Dremio User Defined Functions (UDFs)
Dremio User Defined Functions (UDFs) are custom, reusable functions created using standard SQL statements. UDFs enable data engineers and architects to encapsulate complex calculations, mathematical formulas, string operations, or business rules into a single named function.
Once created, a UDF can be called inside SQL queries, Virtual Dataset (VDS) definitions, and business intelligence tool views just like built-in database functions.
Types of User Defined Functions
Dremio supports two formats of UDFs:
1. Scalar Functions
Scalar functions accept zero or more input parameters and return a single value (such as a string, integer, or date). They are commonly used for calculating business metrics (for example, customer lifetime value) or standardizing formatting:
/* Creating a scalar UDF to calculate order discount amounts */
CREATE FUNCTION calculate_discount(amount DECIMAL(10,2), discount_rate DECIMAL(3,2))
RETURNS DECIMAL(10,2)
RETURN SELECT amount * discount_rate;
Once defined, the function can be called in the select list:
SELECT order_id, calculate_discount(amount, 0.15) AS discount_amount FROM analytics.orders;
2. Tabular Functions (Table Functions)
Tabular functions accept input parameters and return a set of rows as output. They allow teams to parameterize complex datasets dynamically. When called in a query, they are placed in the FROM clause:
/* Creating a table function to filter active orders by state */
CREATE FUNCTION get_orders_by_state(target_state VARCHAR)
RETURNS TABLE
RETURN SELECT * FROM analytics.orders o
JOIN analytics.customers c ON o.customer_id = c.customer_id
WHERE c.state = target_state;
The function is queried as a table source:
SELECT * FROM TABLE(get_orders_by_state('CA'));
Benefits for the Semantic Layer
Creating custom UDFs provides three core advantages to analytical environments:
- DRY Code Principles: Avoids duplicating SQL calculations across multiple dashboards or VDS files. If a business formula changes, updating the UDF definition updates all downstream queries instantly.

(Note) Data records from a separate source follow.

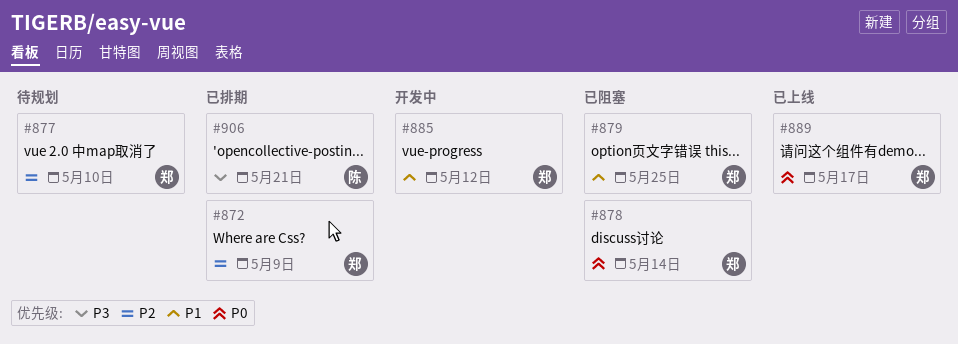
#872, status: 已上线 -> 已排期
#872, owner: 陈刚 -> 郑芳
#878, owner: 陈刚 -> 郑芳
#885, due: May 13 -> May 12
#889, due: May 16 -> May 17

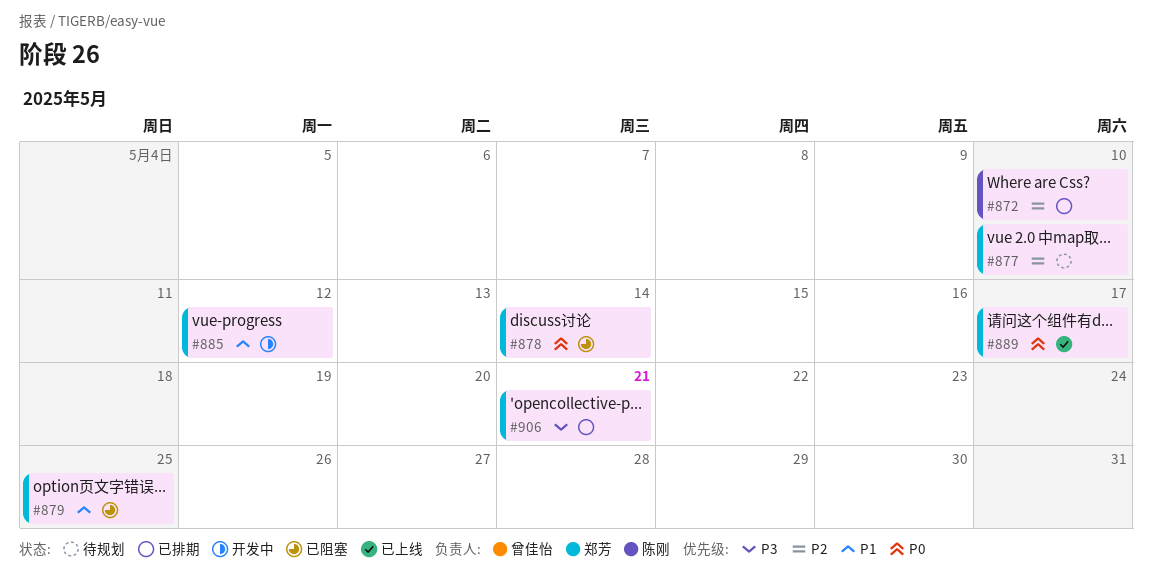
#872, owner: 郑芳 -> 陈刚
#872, due: May 9 -> May 10
#906, owner: 陈刚 -> 郑芳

- Performance Inlining: Dremioβs query planner compiles UDFs directly into the query execution tree during planning, allowing them to benefit from compiler code generation and pushdown rules without execution penalties.
- Abstraction for AI Agents: LLMs and AI agents querying the semantic layer can call high-level UDFs (such as
calculate_net_revenue(order_id)) instead of attempting to generate complex, multi-line join and aggregation math.